§ KUTIPAN:
######

Contoh mengenai pemahaman atas nash al-Qur'an makna dan maksud hukumnya dikeluarkan dengan pendekatan tafsir tersebut –yang berkaitan dengan shalat lima waktu- hubungannya dengan konsep mahkum fih atau hukum taklifi, memberikan kejelasan bahwa hukum-hukum yang dibebankan kepada mukallaf adalah akibat dari nash-nash yang diistinbathkan oleh para ulama dengan berbagai metode dan pendekatan. Sebagaimana perintah shalat yang dinyatakan wajib adalah shalat lima waktu, maka selain yang lima waktu tergolong shalat yang disunnahkan, yang jika ditinggalkan tidak berdosa dan tidak ada sanksi hukumnya. Dalam hal ini untuk shalat jum'at berbeda nash yang memerintahkannya.

Mahkum fih itu, sebagaimana telah dijelaskan sebelumnya terdiri dari lima jenis, yaitu:

1. Wajib, jika dilihat dari tertentu atau tidaknya perbuatan yang diberi pahala jika dikerjakan, dan diberi siksa jika ditinggalkan, dapat dibagi menjadi dua macam, yakni: (1) wajib mu'ayyan, yakni yang kewajibannya telah ditetapkan macam perbuatannya, seperti berwudhu sebelum shalat, membaca fatihah dalam shalat; (2) wajib mukhayar, yaitu yang boleh dipilih salah satu dari beberapa macam yang telah ditentukan. Sebagaimana dalam kifarat orang yang melakukan hubungan suami isteri di saat berpuasa di bulan Ramadhan, yakni memberi makan 60 fakir miskin atau berpuasa selama dua bulan berturut-turut. Dalam hal itu dapat dipilih salah satunya. (Abdul Hamid Hakim, Mabadi Awaliyah, 1977:18).

######

§ TUGAS YANG DIKERJAKAN:
1) Ubah paragraf dalam kutipan tentang mahkum fih di atas yang dimulai dengan "1. Wajib, jika dilihat" menjadi daftar singkat yang tetap memuat fakta-fakta utamanya.
2) Tuliskan lanjutan kutipan tentang mahkum fih, dimulai setelah kalimat terakhir yang ditampilkan.

######

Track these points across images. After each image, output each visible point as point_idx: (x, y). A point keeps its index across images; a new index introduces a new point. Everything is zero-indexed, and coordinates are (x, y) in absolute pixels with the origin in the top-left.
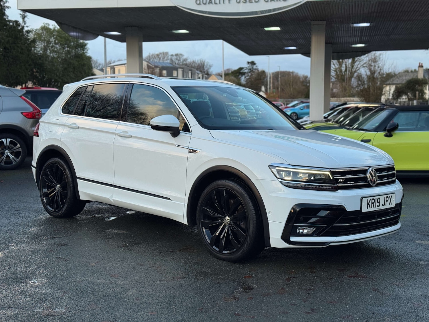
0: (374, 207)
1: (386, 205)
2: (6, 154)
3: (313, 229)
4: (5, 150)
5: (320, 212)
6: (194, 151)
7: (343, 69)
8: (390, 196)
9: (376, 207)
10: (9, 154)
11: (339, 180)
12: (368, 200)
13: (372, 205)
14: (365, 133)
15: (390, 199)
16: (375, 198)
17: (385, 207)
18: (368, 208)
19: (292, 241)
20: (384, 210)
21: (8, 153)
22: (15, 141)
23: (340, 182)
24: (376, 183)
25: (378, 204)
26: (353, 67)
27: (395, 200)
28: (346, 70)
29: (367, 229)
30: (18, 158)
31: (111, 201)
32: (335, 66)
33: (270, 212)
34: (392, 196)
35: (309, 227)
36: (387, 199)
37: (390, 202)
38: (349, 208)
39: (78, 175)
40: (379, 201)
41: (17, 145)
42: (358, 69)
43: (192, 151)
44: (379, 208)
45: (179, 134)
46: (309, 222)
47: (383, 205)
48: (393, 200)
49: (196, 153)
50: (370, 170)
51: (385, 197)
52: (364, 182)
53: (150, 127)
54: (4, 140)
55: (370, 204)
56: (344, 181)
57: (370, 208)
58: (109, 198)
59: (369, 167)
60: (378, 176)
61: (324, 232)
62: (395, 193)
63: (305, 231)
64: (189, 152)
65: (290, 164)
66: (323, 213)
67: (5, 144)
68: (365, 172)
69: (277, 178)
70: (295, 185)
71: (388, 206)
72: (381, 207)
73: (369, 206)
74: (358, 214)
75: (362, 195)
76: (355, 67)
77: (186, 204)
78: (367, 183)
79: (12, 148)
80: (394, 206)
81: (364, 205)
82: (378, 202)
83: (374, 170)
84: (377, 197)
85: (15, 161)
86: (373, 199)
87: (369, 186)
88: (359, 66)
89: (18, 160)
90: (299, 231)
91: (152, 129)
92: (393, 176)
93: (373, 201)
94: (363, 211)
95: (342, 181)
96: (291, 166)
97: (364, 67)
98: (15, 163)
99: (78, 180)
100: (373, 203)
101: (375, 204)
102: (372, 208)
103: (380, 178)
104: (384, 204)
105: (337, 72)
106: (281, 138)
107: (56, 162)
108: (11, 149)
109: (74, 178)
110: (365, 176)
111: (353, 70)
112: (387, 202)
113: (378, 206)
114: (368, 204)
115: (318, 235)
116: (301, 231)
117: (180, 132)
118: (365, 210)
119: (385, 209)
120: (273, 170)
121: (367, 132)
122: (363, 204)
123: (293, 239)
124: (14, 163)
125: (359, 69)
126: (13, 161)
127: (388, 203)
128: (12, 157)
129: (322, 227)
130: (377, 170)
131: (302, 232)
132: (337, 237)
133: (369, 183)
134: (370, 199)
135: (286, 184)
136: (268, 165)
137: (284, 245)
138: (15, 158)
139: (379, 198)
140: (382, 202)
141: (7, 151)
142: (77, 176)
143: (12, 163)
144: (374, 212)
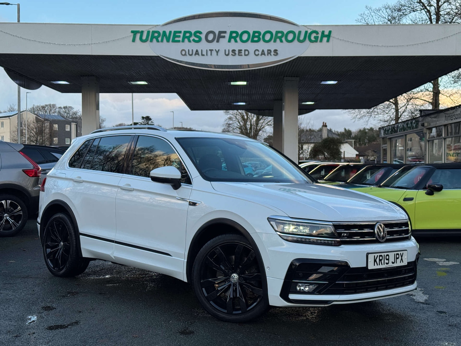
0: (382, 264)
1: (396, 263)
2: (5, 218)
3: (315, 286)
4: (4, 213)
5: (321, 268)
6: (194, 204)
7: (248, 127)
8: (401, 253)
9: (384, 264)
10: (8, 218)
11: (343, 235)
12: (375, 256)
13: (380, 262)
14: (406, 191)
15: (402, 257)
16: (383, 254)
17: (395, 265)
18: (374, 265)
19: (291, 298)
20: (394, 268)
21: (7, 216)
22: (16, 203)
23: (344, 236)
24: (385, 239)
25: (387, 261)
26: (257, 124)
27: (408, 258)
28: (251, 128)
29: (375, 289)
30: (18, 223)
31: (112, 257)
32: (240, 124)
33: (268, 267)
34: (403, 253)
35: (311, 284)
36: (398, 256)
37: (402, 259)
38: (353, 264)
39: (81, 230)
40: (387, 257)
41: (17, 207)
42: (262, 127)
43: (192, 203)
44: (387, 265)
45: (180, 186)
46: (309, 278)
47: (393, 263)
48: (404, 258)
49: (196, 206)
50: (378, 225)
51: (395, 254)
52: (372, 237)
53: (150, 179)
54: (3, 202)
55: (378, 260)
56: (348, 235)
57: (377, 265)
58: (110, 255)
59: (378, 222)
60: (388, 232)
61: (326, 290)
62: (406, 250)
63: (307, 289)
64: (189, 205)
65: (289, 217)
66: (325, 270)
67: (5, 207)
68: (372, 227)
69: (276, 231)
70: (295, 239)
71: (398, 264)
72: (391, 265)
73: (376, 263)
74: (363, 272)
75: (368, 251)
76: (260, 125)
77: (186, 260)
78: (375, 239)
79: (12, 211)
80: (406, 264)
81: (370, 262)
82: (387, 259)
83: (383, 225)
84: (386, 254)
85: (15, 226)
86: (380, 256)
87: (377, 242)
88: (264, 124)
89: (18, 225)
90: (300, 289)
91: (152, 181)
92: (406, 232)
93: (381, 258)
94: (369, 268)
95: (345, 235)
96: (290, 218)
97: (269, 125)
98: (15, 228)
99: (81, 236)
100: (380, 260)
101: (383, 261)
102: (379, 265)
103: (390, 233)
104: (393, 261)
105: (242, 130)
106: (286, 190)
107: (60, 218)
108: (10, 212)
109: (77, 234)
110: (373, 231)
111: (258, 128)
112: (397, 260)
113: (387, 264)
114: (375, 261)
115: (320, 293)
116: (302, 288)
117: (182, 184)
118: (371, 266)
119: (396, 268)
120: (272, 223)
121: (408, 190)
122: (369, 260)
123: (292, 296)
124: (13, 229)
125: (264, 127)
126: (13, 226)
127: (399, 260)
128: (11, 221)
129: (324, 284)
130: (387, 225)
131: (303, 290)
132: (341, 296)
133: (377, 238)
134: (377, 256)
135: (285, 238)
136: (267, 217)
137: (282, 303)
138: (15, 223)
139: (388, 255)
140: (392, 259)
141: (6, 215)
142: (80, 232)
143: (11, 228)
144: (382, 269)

######

§ HASIL TUGAS:
1)
Wajib adalah perbuatan yang diberi pahala jika dikerjakan dan diberi siksa jika ditinggalkan. Dilihat dari tertentu atau tidaknya perbuatan itu, wajib dibagi dua:
- Wajib mu'ayyan: macam perbuatannya sudah ditetapkan, misalnya berwudhu sebelum shalat dan membaca fatihah dalam shalat.
- Wajib mukhayar: boleh dipilih salah satu dari beberapa macam yang telah ditentukan, misalnya kifarat bagi orang yang melakukan hubungan suami isteri saat berpuasa di bulan Ramadhan, yaitu memberi makan 60 fakir miskin atau berpuasa dua bulan berturut-turut.

2)
2. Dilihat dari segi waktu mengerjakannya, ada dua macam wajib, yakni: (1) wajib mudhayaq atau mi'yar (yang disempitkan), yakni waktu untuk melaksanakannya sama dengan banyaknya waktu yang dibutuhkan. Misalnya kewajiban melaksanakan puasa Ramadhan selama satu bulan penuh; (2) wajib muwassa' atau dzarf (waktu yang diluaskan), yakni waktu yang lebih banyak dari waktu yang dibutuhkan untuk menjalankan kewajiban. Seperti waktu melaksanakan shalat lima waktu. Melaksanakan shalat tidak menghabiskan waktu selama waktu shalat masih ada.

3. Dilihat dari segi pelakunya, wajib dibagi dua, yaitu: (1) wajib 'ain, yaitu perbuatan yang harus dikerjakan oleh semua mukallaf, seperti shalat lima waktu, puasa Ramadhan; (2) wajib kifayah, yakni perbuatan yang harus dilaksanakan oleh salah seorang mukallaf, jika telah ada yang melaksanakanya, maka kewajiban mukallaf yang lain gugur, misalnya menyolati jenazah.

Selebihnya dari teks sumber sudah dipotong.